ARTICLE:

Yes..I thought we were talking about the gearbox on the left side of the head...maybe I should go back and reread the thread.


----------



## 4GSR (Nov 17, 2016)

I may need to go back and re-read it, too Yeiks! 

Look at his post #11.


----------



## Chuck K (Nov 18, 2016)

Ok...I see that the table powerfeed gearbox takes oil.  That I'm not familiar with as mine didn't have it.  I was looking for a pic of mine but after computer crashes I have lost a lot of pics.  I'll have to search on here and see if I ever posted any pics.


----------



## Chuck K (Nov 18, 2016)

Hah.....I found some pics of the index on photo bucket.  I called it "The Green Weenie" when I bought it.  The pics really don't do the color justice.  It was almost fluorescent.
http://s1191.photobucket.com/user/cozmo135/library/Index 645?page=1&sort=3


----------



## 4GSR (Nov 18, 2016)

Much nicer than the basket case I have.  Dad left it in pieces and not very protected from the elements before he passed.  I took it on and cleaned it up and put it back together.  The power feed was missing the worm gear and the cover.  The gear was nearly $600 from Index and the cover was unattainable.  Drawing of the cover was available for $25.  That was quoted 21 years ago.  I removed the gear box and what was left to the power feed and tossed most of it out.  Put together a right angle gear box for a hand feed that works fine for me.  Here's a couple of pictures I've found to post.  Ken


----------



## T. J. (Nov 18, 2016)

Thanks for sharing those pics guys!

I'm almost to the point where I can dedicate some more time to this machine. I've finally got my Logan lathe painted and put back together. This weekends project is installing my RPC and 3 phase wiring in my shop to power both machines.

EXERCISE REQUIREMENTS:
Reproduce the passage of the forum thread starting at "## 4GSR (Nov 18, 2016)" and ending at "those pics guys!", substituting "table feed" for "power feed".

INFORMATION SHOWN:

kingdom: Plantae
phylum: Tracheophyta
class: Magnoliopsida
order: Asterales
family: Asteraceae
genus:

WRITTEN RESPONSE:
## 4GSR (Nov 18, 2016)

Much nicer than the basket case I have.  Dad left it in pieces and not very protected from the elements before he passed.  I took it on and cleaned it up and put it back together.  The table feed was missing the worm gear and the cover.  The gear was nearly $600 from Index and the cover was unattainable.  Drawing of the cover was available for $25.  That was quoted 21 years ago.  I removed the gear box and what was left to the table feed and tossed most of it out.  Put together a right angle gear box for a hand feed that works fine for me.  Here's a couple of pictures I've found to post.  Ken


----------



## T. J. (Nov 18, 2016)

Thanks for sharing those pics guys!